Okay, all lights at manual 1/1 power. No TTL nuance, or letting the little darlings decide things all on their own. I dragged my shutter all the way to 1/20th, and wrangled (hey, I’m shooting in cow country) f13 out of the lights. A mix of ambient and flash to be sure, but with enough declarative flash pop to edge Kevin’s rugged face. I went to monochrome, and a 5:4 aspect ratio on my D3X, and shot with a 24-70, racked to 32 millimeters. I tried long lens but that didn’t work so well. The middle-ish wide angle aspects of this make the road feel like it goes forever, which in Montana, they do. Kevin is the anchor for the frame up front.
What did I lose doing it this way? Well, I lost about 700 or so watt seconds, which limited my flexibility, for sure. At 1/200th of a second (max flash sync speed for Nikon with a third party power pack) with the Ranger at full bore, I could have made that Montana country road look as dark as a Manhattan night club.
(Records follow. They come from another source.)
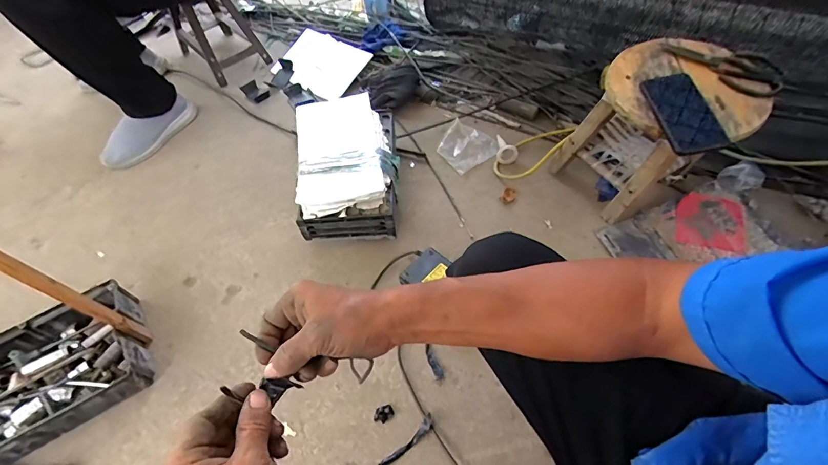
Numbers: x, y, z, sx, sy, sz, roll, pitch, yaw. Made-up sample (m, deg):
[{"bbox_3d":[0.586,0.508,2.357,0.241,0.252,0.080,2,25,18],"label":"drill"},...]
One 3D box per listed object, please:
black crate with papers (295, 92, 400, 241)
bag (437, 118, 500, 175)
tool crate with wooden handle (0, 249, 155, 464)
[{"bbox_3d":[-0.137,-0.140,0.888,0.205,0.133,0.310,-8,55,1],"label":"black crate with papers"},{"bbox_3d":[0.124,-0.211,0.983,0.118,0.018,0.120,-38,74,-4],"label":"bag"},{"bbox_3d":[-0.667,0.177,0.601,0.349,0.362,0.226,-31,61,-17],"label":"tool crate with wooden handle"}]

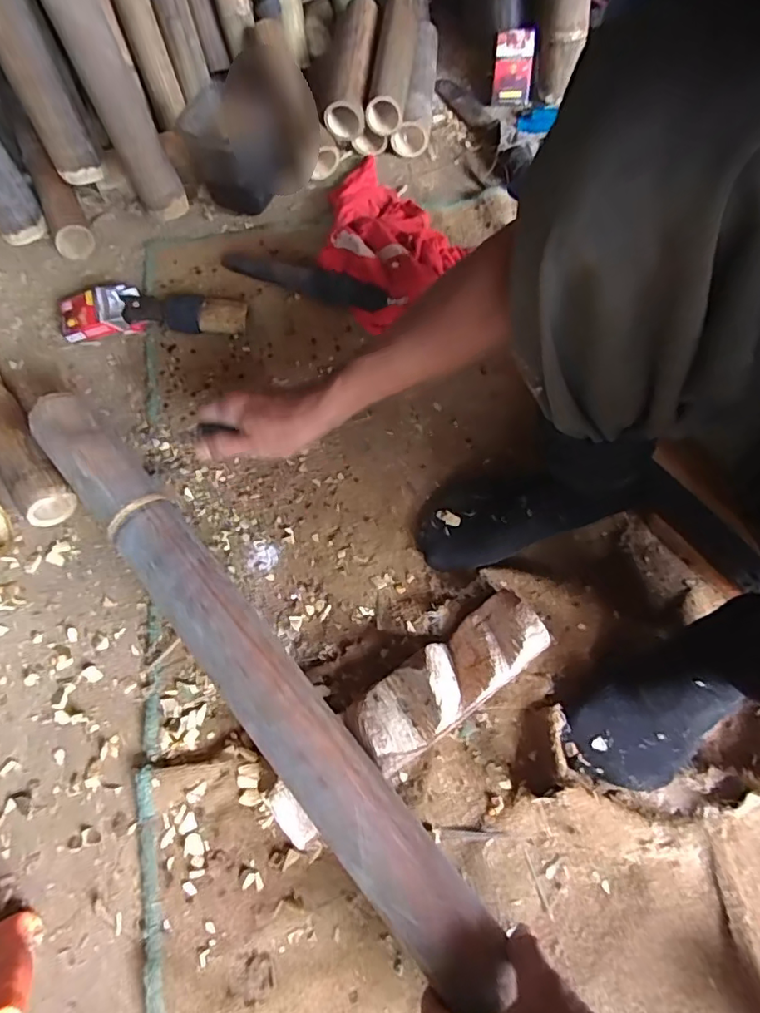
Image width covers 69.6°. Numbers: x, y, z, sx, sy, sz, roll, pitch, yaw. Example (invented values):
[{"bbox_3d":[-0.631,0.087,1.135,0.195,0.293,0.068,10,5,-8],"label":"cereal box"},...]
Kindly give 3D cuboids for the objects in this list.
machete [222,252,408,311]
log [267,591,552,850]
[{"bbox_3d":[-0.094,-0.310,0.745,0.267,0.032,0.040,23,71,11],"label":"machete"},{"bbox_3d":[0.032,0.198,0.530,0.298,0.057,0.076,-34,71,-11],"label":"log"}]

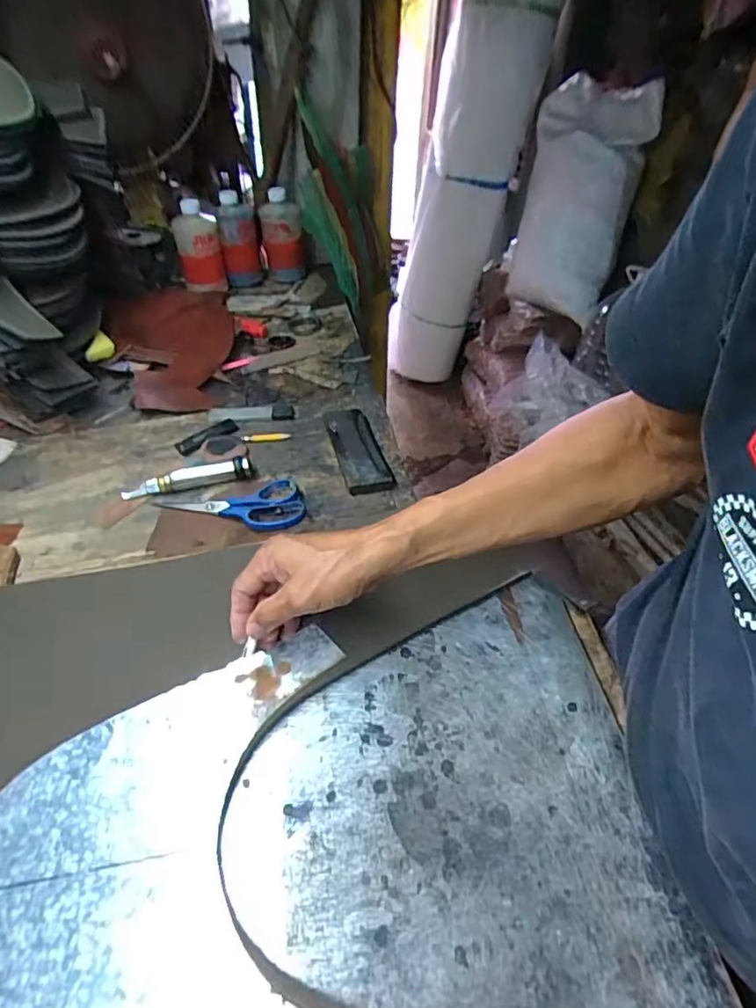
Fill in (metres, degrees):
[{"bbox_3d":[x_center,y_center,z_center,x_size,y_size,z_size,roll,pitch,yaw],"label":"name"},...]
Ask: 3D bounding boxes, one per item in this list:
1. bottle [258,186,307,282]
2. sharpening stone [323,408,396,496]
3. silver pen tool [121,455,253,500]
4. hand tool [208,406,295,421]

But that wasn’t my intent. I had to do a more delicate dance with the ratios of ambient to flash, given the limited power supply, but that balance was where I was headed aesthetically, anyway. How do you know when you have the right mix in a situation like this?
You just know. Hate to be inconclusive, but this becomes a matter of taste. A good guideline is often to work your flash up to a value that is one stop over the ambient conditions. Thus when you expose for that flash value, you automatically have subdued the background somewhat. But that is a general, and generally breakable, rule out there in the world. Once you have the frame and the values dialed in, ballpark-wise, it becomes a matter of personal taste, and what is possible technically. Here, I had just enough flash to give the photo a look. And if I told you this was a Ranger head and pack inside that Octa instead of a bunch of ragtag small flashes, you’d believe me, ‘cause the look of that light is definitely smooth, like you would expect out of a 74” source.
Misses don’t have to be forever. Keep a rolodex of failures in your head. (I’ve got an unfortunately large rolodex!) They inform your conduct in the field, always. And sometimes, you can go back and fix ‘em, even just a little. And try to think, not scream.